Work instructions: Whenever a line in the entries includes the word "questo", copy that line out.

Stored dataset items
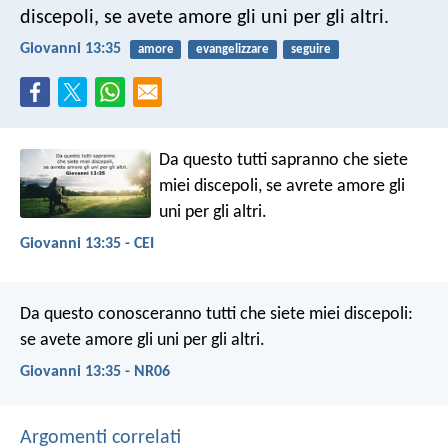
discepoli, se avete amore gli uni per gli altri.
Giovanni 13:35
amore
evangelizzare
seguire
Da questo tutti sapranno che siete
miei discepoli, se avrete amore gli
uni per gli altri.
Giovanni 13:35 - CEI
Da questo conosceranno tutti che siete miei discepoli:
se avete amore gli uni per gli altri.
Giovanni 13:35 - NR06
Argomenti correlati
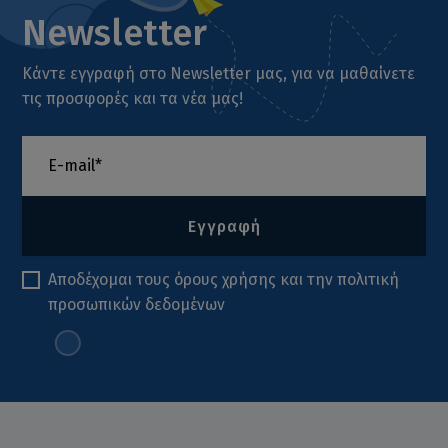
Newsletter
Κάντε εγγραφή στο Newsletter μας, για να μαθαίνετε
τις προσφορές και τα νέα μας!
Εγγραφή
Αποδέχομαι τους
όρους χρήσης
και την
πολιτική
προσωπικών δεδομένων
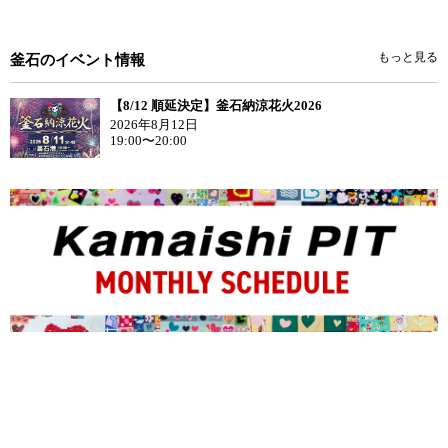
もっと見る
釜石のイベント情報
【8/12 順延決定】釜石納涼花火2026
2026年8月12日
19:00〜20:00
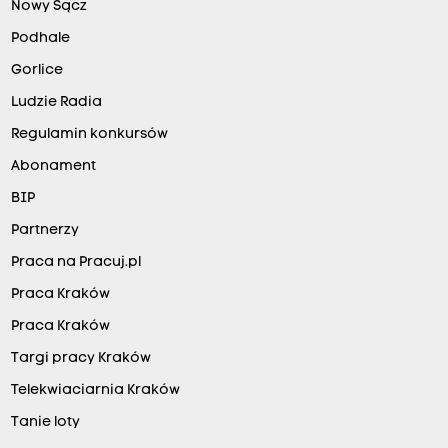
Nowy Sącz
Podhale
Gorlice
Ludzie Radia
Regulamin konkursów
Abonament
BIP
Partnerzy
Praca na Pracuj.pl
Praca Kraków
Praca Kraków
Targi pracy Kraków
Telekwiaciarnia Kraków
Tanie loty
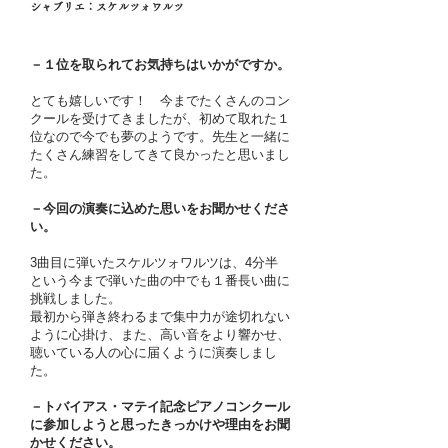
シャブリエ：スケルツォワルツ
－１位を取られてお気持ちはいかがですか。
とても嬉しいです！ 今までたくさんのコン
クールを受けてきましたが、初めて取れた１
位なので今でも夢のようです。先生と一緒に
たくさん練習をしてきて良かったと思いまし
た。
－今回の演奏に込めた思いをお聞かせくださ
い。
3曲目に弾いたスケルツォワルツは、4分半
という今まで弾いた曲の中でも１番長い曲に
挑戦しました。
最初から弾き終わるまで集中力が途切れない
ように心掛け、また、高い音をより響かせ、
聴いている人の心に届くように演奏しまし
た。
－トバイアス・マテイ記念ピアノコンクール
に参加しようと思ったきっかけや理由をお聞
かせください。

Answer space:
Da questo tutti sapranno che siete
Da questo conosceranno tutti che siete miei discepoli:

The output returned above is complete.